Arctic Sunrise captures EU trawlers plundering West African seas

Posted by Willie — 27 February 2012 at 9:30am - Comments

Our ship, the Arctic Sunrise is currently in Mauritanian waters, to highlight the problems of overfishing emptying African seas. Vast factory-style fishing boats are trawling out fish at an alarming rate and decimating local ecosystems and livelihoods in the process.

The campaign team at sea have already encountered a number of these super trawlers, in the seas off Senegal last week.  Boats from as far away as Russia and China fish these waters, but scandalously the EU is also exporting its own overfishing to West Africa.

We’ve also pulled together a new report (read in full at the bottom of this blog) on what is happening in the waters off West Africa, and why reform of Europe’s fishing laws has to tackle this element of Europe’s fishing footprint too. 

Some of the biggest, most ominous, offenders are the mega trawlers of the Pelagic Freezer Association (PFA), which include the largest trawler ever built. This is overcapacity on an obscene scale.

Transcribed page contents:
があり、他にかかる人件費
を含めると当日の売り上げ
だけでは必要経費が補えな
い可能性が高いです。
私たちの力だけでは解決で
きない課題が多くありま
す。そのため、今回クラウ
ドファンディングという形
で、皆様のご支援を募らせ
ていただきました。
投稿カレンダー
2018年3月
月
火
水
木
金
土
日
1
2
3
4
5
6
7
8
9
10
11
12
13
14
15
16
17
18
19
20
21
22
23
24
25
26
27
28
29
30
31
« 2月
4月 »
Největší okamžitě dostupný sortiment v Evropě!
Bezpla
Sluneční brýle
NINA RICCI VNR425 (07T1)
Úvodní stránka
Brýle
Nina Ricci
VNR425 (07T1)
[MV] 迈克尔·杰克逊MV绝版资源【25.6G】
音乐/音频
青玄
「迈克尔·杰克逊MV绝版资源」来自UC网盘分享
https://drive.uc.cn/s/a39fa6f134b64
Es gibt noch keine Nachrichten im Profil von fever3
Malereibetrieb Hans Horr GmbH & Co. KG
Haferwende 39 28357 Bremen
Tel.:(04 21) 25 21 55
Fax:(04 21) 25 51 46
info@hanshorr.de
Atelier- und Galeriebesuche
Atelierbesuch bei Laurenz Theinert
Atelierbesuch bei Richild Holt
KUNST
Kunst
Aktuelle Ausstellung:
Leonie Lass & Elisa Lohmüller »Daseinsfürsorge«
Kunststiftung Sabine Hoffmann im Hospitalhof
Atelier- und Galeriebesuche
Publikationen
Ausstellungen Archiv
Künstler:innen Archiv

USING THE INFORMATION ▸
- A) Name every country that the blog post on EU trawlers off West Africa mentions or refers to.
- B) In the blog post on EU trawlers off West Africa, what does the abbreviation PFA stand for?
- C) Please extend the blog post on EU trawlers off West Africa, starting after its last sentence.

ANSWERS BELOW ▸
- A) Mauritania, Senegal, Russia, China

- B) Pelagic Freezer Association

- C)
The European fleet is unfairly competing with local fishermen. It would take 56 traditional fishing pirogues one year to catch as much fish as one super-trawler can capture and process in a single day. 

But it gets worse. We subsidise these massive vessels to fish away Africa’s future.  As our report reveals an estimated €142.7 million of European taxpayers’ money was paid to enable these vessels to fish Mauritanian and Moroccan waters between 2006 and 2012. The PFA had previously received a further whack of EU subsidy, a meagre €21 million to modernise their fleet.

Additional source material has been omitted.